Wall of Voodoo at Vancouver’s Luv-A-Fair in 1983 remains one of the greatest live shows I’ve ever seen. I walked in knowing maybe two of their songs (including the Johnny Cash cover) and walked out a convert. But then lead guy Stan Ridgway quit, and though both he and the band would continue to release stuff, none of it would ever touch the electricity of what they had together. At least I still had the records, except they weren’t as good as the live item, with Call of the West a case in point. Whereas live it was an epic sort of west coast surf rawk film noir (with an Ennio Morricone edge), on record it was merely very good. Oh well.” (Philip Random)

WallofVoodoo-1983

998. blue water

“As the story goes, when Keith Levene split Public Image Ltd, he had a few recent master recordings under his arm. Which is a good thing. Else we probably would never have heard the likes of Blue Water, which first showed up as a b-side in 1983. Deep and weird and exactly the kind of thing you wanted cranked to the nines on your ghetto blaster when the drugs were all kicking in and you had an abandoned industrial zone to explore, with a fog moving in from the harbour and twilight looming.” (Philip Random)

PIL-live

1029. good technology

The red part of the Red Guitars‘ moniker concerns more than just the colour of their stringed weapons. These guys were serious about their left-side politics which likely explains their overall lack of market penetration back in the 80s. You certainly can’t fault a song like Good Technology for lacking hooks, melody, overall sarcastic pop smarts.

1097. the last film

Somewhere, there’s an alt-universe where Kissing The Pink stomped the world with their pop smart New Romantic stylings and insights. As is, they came, they had one minor hit in Britain (the song in question here), they failed to conquer. The upside being, we never got sick of them.

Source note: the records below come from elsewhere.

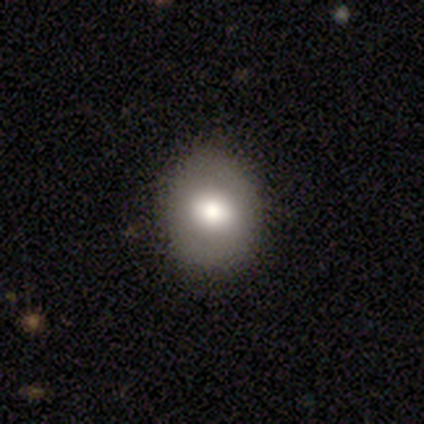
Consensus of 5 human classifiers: Overall: smooth (60%; featured or disk 40%). How rounded: round (67%; in between 33%). Merging: none (100%).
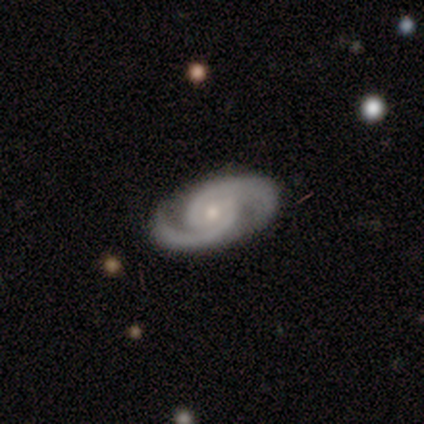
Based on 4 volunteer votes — Morphology: type=featured or disk (100%); edge-on=no (100%); bar=no (75%); spiral arms=yes (100%); winding=medium (75%); arm count=2 (100%); bulge=moderate (50%, tied with small); merging=none (100%).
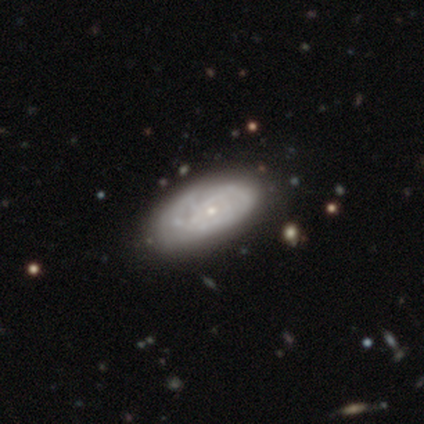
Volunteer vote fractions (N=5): This appears to be a featured or disk galaxy (80%) with no bar (67%), tight (100%) spiral arms (67%) and a small central bulge (67%). Merging: none (75%).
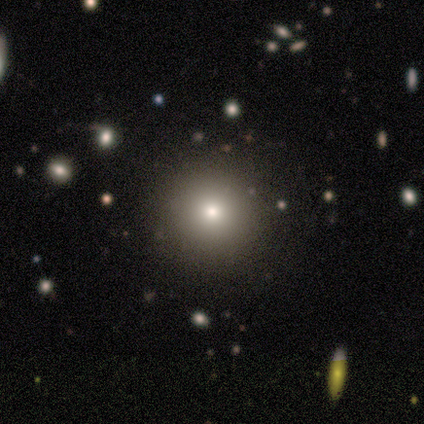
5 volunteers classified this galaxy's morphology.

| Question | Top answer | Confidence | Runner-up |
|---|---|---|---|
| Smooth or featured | smooth | 80% | star or artifact (20%) |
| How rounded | round | 100% | — |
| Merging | none | 100% | — |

1109. talking to a stranger

“Hunters + Collectors being band named after a song by Can but, truth be told, that connection did more to twig me to the enduring riches of Can than the other way around. Which isn’t to cast aspersions at Hunters + Collectors, particularly their first album, which managed to sound simultaneously Euro-cool and deeply, mysteriously, uniquely Australian – all those vast open spaces and way too many weird animals that can kill you.” (Philip Random)

(image source)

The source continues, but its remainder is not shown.